- [Data]:
★ ★ ★ ★ ★

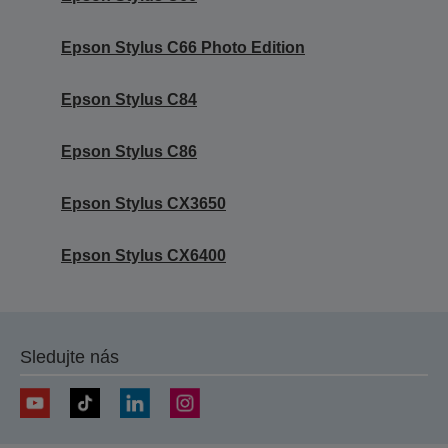
Epson Stylus C66 Photo Edition
Epson Stylus C84
Epson Stylus C86
Epson Stylus CX3650
Epson Stylus CX6400
Sledujte nás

★ ★ ★ ★ ★

- [Exercise]: Transcribe the records above exactly, excluding every picture.

- [Output below]:
Epson Stylus C66 Photo Edition
Epson Stylus C84
Epson Stylus C86
Epson Stylus CX3650
Epson Stylus CX6400
Sledujte nás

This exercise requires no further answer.